Per colmare questa lacuna, un team di ricercatori ha creato un nuovo, enorme dataset progettato per insegnare ai computer come riconoscere 160 forme distinte delle mani. Non si sono affidati a immagini generate dal computer o a semplici disegni; al contrario, hanno registrato persone reali. Quindici volontari, tutti studenti universitari, sono stati invitati a formare ciascuna delle 160 forme specifiche delle mani definite dalla tabella ufficiale. I ricercatori hanno allestito un ambiente controllato con uno sfondo bianco uniforme e una telecamera ad alta definizione. Ogni partecipante teneva la mano nella forma richiesta e la ruotava lentamente, permettendo alla telecamera di catturare il movimento da diverse angolazioni. Questo processo ha generato 144.000 singole immagini a colori, creando una ricca libreria dove ogni singola immagine è etichettata con l'esatta forma della mano che rappresenta.
I ricercatori hanno poi testato quanto bene diversi modelli informatici potessero apprendere da questa nuova libreria. Hanno provato due approcci principali. Il primo approccio guardava alle immagini nel loro insieme, molto come farebbe un essere umano, concentrandosi sull'aspetto generale della mano, della tonalità della pelle e dell'illuminazione. Il secondo approccio ignorava completamente l'immagine e si concentrava solo sulle coordinate matematiche di ventuno punti specifici sulla mano, come le punte delle dita e le articolazioni. Hanno testato questi modelli in due modi diversi. Nel primo test, il computer gli veniva mostrata l'immagine di persone che aveva già visto durante l'addestramento, simulando uno scenario in cui il sistema conosce l'utente. Nel secondo, più difficile test, al computer venivano mostrate immagini di persone che non aveva mai incontrato prima, costringendolo a fare affidamento su ciò che ha imparato riguardo alle forme stesse piuttosto che sulla persona specifica che le esegue.
I risultati hanno rivelato una chiara distinzione tra conoscere una persona e conoscere una forma. Quando il computer è stato testato su persone che aveva già visto, ha performato molto bene, identificando correttamente la forma della mano in più dell'86 percento dei casi utilizzando il miglior modello basato sulle immagini. Tuttavia, quando il computer ha affrontato una nuova persona che non aveva mai incontrato, la sua precisione è scesa significativamente, cadendo a circa il 45 percento. Questo forte calo mostra che, sebbene i computer siano bravi a riconoscere schemi in volti familiari, hanno ancora difficoltà a separare la forma universale di un segno dal modo unico in cui un individuo specifico lo esegue. Lo studio ha anche scoperto che i modelli commettevano più errori con le forme delle mani che appaiono quasi identiche, differendo solo per un dettaglio minuscolo come la piega di un singolo dito o la posizione del pollice.
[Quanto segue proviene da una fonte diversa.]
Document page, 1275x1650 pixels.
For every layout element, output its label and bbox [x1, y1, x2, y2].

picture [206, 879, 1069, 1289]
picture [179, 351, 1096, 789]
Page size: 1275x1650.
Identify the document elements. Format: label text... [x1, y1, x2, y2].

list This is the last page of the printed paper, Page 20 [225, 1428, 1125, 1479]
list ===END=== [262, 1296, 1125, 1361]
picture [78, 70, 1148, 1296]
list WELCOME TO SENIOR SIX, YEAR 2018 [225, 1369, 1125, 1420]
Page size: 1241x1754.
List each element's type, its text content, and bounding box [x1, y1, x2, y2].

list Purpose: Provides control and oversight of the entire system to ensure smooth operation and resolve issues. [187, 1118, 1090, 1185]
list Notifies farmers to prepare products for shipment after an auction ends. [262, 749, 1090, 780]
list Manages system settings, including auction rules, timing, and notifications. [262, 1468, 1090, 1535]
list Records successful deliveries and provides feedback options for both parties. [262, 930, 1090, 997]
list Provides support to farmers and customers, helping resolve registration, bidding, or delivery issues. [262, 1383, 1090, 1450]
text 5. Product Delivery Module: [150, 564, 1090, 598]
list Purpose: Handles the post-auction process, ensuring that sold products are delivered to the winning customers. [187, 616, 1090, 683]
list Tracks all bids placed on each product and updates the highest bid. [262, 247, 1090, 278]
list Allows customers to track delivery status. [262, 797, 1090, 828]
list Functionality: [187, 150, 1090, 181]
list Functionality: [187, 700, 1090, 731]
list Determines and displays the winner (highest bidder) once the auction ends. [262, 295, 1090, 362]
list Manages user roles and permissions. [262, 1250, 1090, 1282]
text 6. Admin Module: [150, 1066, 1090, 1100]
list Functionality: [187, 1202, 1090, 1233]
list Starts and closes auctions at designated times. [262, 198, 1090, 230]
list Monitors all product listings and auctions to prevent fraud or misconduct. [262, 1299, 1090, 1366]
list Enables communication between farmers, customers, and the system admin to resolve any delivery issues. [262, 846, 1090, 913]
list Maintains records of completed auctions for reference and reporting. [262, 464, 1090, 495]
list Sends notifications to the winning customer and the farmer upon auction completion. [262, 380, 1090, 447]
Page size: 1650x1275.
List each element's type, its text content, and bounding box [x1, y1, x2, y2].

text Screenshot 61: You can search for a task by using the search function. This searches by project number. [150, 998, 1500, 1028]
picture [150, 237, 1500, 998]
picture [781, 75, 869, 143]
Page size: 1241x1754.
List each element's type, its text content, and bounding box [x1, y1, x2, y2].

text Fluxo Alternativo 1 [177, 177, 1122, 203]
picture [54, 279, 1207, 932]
Questo lavoro fornisce una solida base per la tecnologia futura. Offrendo una vasta e bilanciata collezione di immagini reali e testando come i computer gestiscono i nuovi utenti, i ricercatori hanno creato uno strumento standard per il settore. Il dataset permette agli scienziati di costruire sistemi migliori che possano eventualmente aiutare a tradurre la lingua dei segni in testo o voce per coloro che non possono sentire, o aiutare le persone sorde a comunicare più facilmente con le persone udenti. Sebbene gli attuali modelli trovino ancora difficile riconoscere i segni da parte di estranei, la nuova risorsa offre ai ricercatori un percorso chiaro per migliorare questi sistemi, assicurando che la tecnologia futura possa comprendere la sottile, bellissima complessità delle mani umane.